The city's first fatal shooting of the new year occurred before 12:30 a.m. Friday in South Philly. Cops were called to the 100 block of Fitzgerald Street for a report of a man who had been shot.
According to 6ABC, investigators believe the victim was shot one block south on Ritner Street. He reportedly died shortly after police arrived at the scene. No further information has been released.
At 11:30 p.m. Thursday, two people were found shot inside a car that had flipped and crashed on the westbound Schuylkill Expressway near the Girard Avenue exit.
Pennsylvania state troopers responded to the scene and transported the injured people to Temple University Hospital, NBC Philadelphia reported. According to 6ABC, one of the car's passengers had been shot in the head.
Both people are expected to survive, reports stated, and the crash closed I-76 West until 3 a.m.
Philadelphia recorded just shy of 500 homicides in the city in 2020 – the police department's crime stats count 498 through Thursday, and the Inquirer reported that, as of last last night, the total had reached 499.
Either way, there were 40% more killings last year than there had been in 2019. Also, 2020 had the second-most homicides ever in a year in Philadelphia. The only year there had been more was in 1990 when 500 people were killed.
Philadelphia is among multiple U.S. cities seeing surges in fatalities from gun violence. More than 19,000 people were killed in shootings in the United States in 2020. Chicago, New York, Milwaukee, and Detroit have also seen spikes, the AP reported earlier this week. And in New Jersey, there had been 287 homicides as of Nov. 30 compared to 234 through the same date in 2019, according to NJ.com. That equals a 23% increase.

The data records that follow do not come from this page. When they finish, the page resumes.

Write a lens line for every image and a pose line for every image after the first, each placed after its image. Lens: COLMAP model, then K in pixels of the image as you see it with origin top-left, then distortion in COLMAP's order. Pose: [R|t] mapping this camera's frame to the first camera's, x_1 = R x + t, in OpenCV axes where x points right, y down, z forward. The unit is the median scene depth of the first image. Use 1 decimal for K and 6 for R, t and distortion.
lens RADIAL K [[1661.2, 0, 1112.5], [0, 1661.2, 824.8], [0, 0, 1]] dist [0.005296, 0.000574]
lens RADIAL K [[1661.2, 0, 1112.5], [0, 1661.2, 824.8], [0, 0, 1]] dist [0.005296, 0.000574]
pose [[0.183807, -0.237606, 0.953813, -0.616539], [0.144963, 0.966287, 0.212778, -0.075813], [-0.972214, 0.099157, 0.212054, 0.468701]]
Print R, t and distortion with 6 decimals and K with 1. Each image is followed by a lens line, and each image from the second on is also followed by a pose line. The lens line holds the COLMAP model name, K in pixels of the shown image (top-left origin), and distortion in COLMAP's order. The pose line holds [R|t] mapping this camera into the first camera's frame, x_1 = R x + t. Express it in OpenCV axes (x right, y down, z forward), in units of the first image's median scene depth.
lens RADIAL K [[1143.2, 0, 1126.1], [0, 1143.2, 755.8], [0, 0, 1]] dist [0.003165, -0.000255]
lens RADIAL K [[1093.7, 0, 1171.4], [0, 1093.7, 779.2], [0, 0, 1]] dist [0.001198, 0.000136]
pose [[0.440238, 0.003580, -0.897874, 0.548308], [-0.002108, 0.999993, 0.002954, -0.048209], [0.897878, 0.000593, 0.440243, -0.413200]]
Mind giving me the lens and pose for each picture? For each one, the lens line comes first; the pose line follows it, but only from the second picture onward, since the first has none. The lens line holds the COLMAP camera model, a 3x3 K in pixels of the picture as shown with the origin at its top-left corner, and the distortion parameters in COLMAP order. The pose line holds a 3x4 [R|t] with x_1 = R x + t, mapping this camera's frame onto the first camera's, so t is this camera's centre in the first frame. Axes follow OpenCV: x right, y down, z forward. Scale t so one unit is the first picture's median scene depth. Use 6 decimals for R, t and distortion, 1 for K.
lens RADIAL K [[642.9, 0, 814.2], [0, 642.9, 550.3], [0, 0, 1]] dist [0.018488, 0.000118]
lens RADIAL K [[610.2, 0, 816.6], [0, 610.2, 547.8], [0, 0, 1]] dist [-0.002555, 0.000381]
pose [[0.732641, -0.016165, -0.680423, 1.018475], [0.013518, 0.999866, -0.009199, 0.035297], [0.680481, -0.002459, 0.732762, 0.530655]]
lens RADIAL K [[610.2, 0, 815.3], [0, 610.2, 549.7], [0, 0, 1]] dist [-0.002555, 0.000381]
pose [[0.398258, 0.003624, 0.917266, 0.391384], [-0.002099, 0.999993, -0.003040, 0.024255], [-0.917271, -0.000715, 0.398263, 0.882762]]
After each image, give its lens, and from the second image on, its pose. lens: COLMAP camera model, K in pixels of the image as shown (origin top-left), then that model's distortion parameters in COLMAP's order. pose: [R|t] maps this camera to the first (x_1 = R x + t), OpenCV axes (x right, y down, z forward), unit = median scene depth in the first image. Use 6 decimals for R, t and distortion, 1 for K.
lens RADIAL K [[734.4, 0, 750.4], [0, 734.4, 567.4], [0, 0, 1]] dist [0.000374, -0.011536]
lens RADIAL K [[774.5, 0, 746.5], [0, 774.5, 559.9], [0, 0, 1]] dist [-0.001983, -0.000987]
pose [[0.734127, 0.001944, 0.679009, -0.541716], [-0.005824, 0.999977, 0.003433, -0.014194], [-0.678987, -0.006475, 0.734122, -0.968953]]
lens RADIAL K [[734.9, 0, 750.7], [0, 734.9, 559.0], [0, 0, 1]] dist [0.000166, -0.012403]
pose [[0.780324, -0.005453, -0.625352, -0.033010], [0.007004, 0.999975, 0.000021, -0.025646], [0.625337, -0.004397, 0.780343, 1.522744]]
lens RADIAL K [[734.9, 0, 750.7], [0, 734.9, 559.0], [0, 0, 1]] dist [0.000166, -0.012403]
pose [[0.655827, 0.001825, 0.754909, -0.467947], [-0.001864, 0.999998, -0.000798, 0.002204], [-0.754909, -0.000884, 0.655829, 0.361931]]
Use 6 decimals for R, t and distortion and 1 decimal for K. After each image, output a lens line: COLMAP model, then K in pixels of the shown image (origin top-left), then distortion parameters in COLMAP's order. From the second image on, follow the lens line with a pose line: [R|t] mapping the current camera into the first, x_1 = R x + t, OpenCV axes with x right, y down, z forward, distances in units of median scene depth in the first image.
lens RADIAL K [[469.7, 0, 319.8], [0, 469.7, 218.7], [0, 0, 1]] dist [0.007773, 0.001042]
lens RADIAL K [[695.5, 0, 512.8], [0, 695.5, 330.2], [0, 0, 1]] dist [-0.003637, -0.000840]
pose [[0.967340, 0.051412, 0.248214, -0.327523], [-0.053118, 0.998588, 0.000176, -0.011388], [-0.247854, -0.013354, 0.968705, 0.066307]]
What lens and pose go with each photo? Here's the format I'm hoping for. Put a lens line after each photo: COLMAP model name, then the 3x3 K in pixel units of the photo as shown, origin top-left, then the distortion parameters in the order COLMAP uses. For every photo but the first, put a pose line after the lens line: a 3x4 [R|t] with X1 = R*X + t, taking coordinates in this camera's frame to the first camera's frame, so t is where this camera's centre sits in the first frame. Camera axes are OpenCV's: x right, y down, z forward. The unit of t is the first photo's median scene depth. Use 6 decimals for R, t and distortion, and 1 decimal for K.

Experts and city leaders speculate about the reasons why this is happening. In Philadelphia, Mayor Jim Kenney and other officials told the Inquirer that the COVID-19 pandemic is partly to blame because it has increased stress levels in vulnerable neighborhoods and disrupted some city services intended to give people escapes from the violence on the streets.
While President Donald Trump has tried to link the rise in crime to the widespread protests about police brutality and social justice that started in May, a closer look at the numbers does not support that theory.
Princeton University sociology and public affairs professor Patrick Sharkey told Time this week that 75 of the 100 largest U.S. cities already were experiencing higher rates of gun violence between January and March 2020, prior to the killing of George Floyd in Minneapolis by police.
"All the sources of data tell us that, right from the start of 2020, it's been a year with very high violence," Sharkey said to Time. "There has been a real increase since May, but there was change going on before that."